Objective of Planned Process Change
The objective of planned change would be to implement endovascular or internal cooling mechanisms regularly into clinical practice. Registered nurses within the cardiac intensive care unit will start implementing more frequent use of intravascular cooling mechanisms resulting in one-third of cardiac arrest patients being cooled by endovascular or internal mechanisms within one year of implementation. To clarify achievably, a unit champion will be appointed to serve as a liaison between the implementation team and the unit staff. The unit champion should be familiar with program goal, bundles of care, and outcome data that will be used. Two champions should be appointed per shift. This ensures that a champion should always be available to assist with succession planning if one person leaves. Most importantly, the unit champion often encourages staff during the implementation process.

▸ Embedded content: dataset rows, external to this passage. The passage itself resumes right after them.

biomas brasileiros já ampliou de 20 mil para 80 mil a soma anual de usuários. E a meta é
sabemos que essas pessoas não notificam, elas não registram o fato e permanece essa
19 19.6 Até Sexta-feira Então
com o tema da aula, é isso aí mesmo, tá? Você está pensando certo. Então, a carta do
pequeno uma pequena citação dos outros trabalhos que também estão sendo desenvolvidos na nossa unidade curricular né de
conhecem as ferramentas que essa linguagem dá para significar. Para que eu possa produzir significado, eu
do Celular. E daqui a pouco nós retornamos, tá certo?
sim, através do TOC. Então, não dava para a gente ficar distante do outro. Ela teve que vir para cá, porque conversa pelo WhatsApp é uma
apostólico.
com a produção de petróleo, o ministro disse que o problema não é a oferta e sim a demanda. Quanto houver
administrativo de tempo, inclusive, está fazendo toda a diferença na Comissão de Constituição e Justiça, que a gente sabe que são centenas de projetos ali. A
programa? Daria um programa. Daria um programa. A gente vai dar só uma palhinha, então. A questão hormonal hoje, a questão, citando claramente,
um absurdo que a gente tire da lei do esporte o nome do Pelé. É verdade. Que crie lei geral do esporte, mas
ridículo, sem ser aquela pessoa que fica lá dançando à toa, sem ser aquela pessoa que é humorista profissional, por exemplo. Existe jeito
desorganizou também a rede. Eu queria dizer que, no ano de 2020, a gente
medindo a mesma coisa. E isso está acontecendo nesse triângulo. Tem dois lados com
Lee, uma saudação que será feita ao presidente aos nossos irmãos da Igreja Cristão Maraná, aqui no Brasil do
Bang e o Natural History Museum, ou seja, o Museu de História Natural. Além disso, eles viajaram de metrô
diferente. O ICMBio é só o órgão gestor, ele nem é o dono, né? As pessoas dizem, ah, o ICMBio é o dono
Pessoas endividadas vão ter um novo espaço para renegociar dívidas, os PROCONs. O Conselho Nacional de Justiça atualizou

Identification of Facilitators and Barriers to Proposed to Change
Change is often seen as complex and irrational, which makes the implementation of a propose change in clinical practice difficult. Facilitators of change may include adequate leadership support, adequate training, persistence and oversight on the part of the unit champion, and supporting results to research. While barriers to proposed change may include the complexity of the change, resistance to change, lack of resources, lack of leadership support, and technical problems. While resistance to change is seen as a barrier to a propose change, it is important to understand the positive effects resisters may have. According to Hubler (2018), “re-conceptualizing staff and others as the co-creators of change instead of resisters not only provides an alternative view of change and resistance but also can point to new strategies for moving organizations toward change” (p. 38). While implementation of a proposed change may be difficult end results of a clinical practice change allow nurse leaders to provide more efficient induction and temperature management during therapeutic hypothermia, theoretically creating more cost-effective care.